Despite efforts to discourage them, migrants still travel in large numbers to Calais, an English Channel city, hopeful that despite many new safeguards intended to stop them from boarding trucks or the Eurostar train bound for England, they will be among the lucky ones to make it to better lives. While they wait, they camp outdoors in scattered groups, sleeping in the underbrush and under highway bridges. There are now an estimated 400 to 500 migrants in the Calais area and perhaps more, Mr. Bochenek said.

Calais’s prefecture, the local government that oversees the police, disputed their depiction in the Human Rights Watch report and said the allegations that the police “gratuitously and systematically” used pepper spray were “calumnious.”

“The police in Calais work, as they do elsewhere in France, within a legal framework which allows them to conduct identity checks,” Fabien Sudry, prefect of the department of Pas-de-Calais, said in a statement. “In keeping with the prosecutor’s mandate, they can disperse groups and unauthorized gatherings and they can remove people who are in France illegally.”

Mr. Sudry said the police were also permitted to stop migrants from boarding the Eurostar train or from entering Calais’s port area. There have been 17,867 attempts so far this year, he said.

Mr. Sudry said his office had received only three complaints about police conduct since the end of 2016, and he encouraged people who believe their rights have been violated to file complaints. Migrants living in insecure circumstances rarely have the wherewithal or the necessary language skills to do so, however, suggesting that number of formal complaints is not an accurate indicator of police abuse.

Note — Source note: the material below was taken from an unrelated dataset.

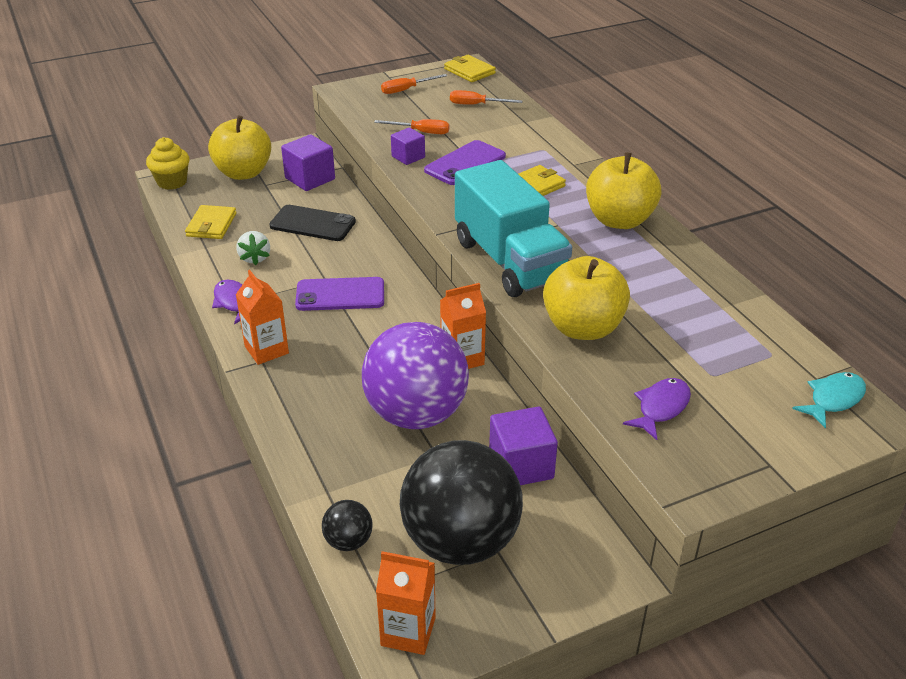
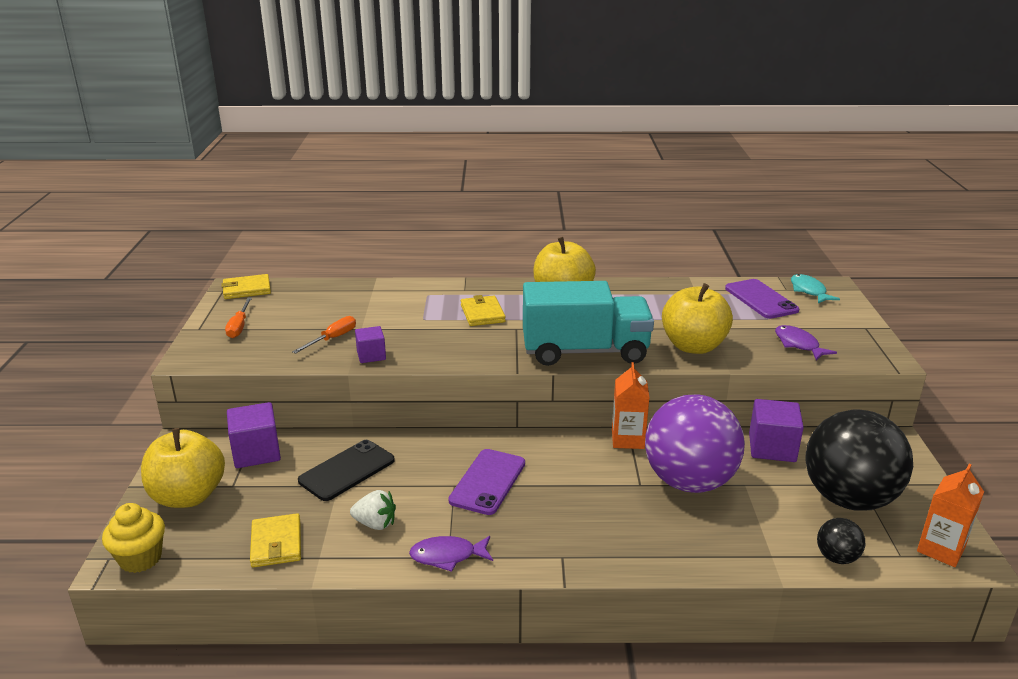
camera: 65 degrees left, 10 degrees down
(211, 225) = (276, 543): yellow wallet -> yellow wallet turned 45 degrees clockwise
(266, 350) = (546, 549): orange carton -> none
(465, 163) = (413, 332): purple phone -> purple phone (761, 299)
(476, 105) = (315, 302): orange screwdriver -> none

Migrants and aid workers complain that the police often take an aggressive stance toward migrants without provocation. Of the 61 migrants interviewed for the Human Rights Watch report, 57 said they had been hit with pepper spray at some point; 55 said they had been sprayed in the last two weeks. A day after being sprayed, aid workers say, children still suffer eye problems.

A 17-year-old identified in the report as Moti W., an Oromo from Ethiopia, told the rights group’s researchers: “This morning I was sleeping under the bridge. The police came. They sprayed all over our face, hair, eyes, clothes, sleeping bag, food. Many people were sleeping then. The police sprayed everything.”

It is also routine for the police to confiscate sleeping bags and extra clothes and to disrupt food distributions, especially those that occur at night, Mr. Bochenek said.

Pierre Henry, the director general of France Terre d’Asile, an aid organization that helps migrants applying for asylum, denounced the abuse. “Nothing justifies such degrading treatment,” he said.

Mr. Henry said the government should make a coordinated effort to handle the migrant influx, rather than relying on the police. More welcome centers are needed where migrants can stay, bathe and eat safely and apply for asylum, he said.

A government proposal would create more lodgings for people seeking asylum and greatly speed up the application process. But it would also hasten expulsion of those found not to have met France’s asylum requirements.

France’s ombudsman for human rights, Jacques Toubon, said the plan did not go far enough. Like Mr. Henry, he recommended that the government open many more welcome centers to process the thousands who are arriving in France.

“When you ask the police to manage migration problems and you don’t offer all the responses possible to permit the migrants to have their rights, you have difficulties,” Mr. Henry said. From a police perspective, he said, the only solution is “dispersing the migrants.”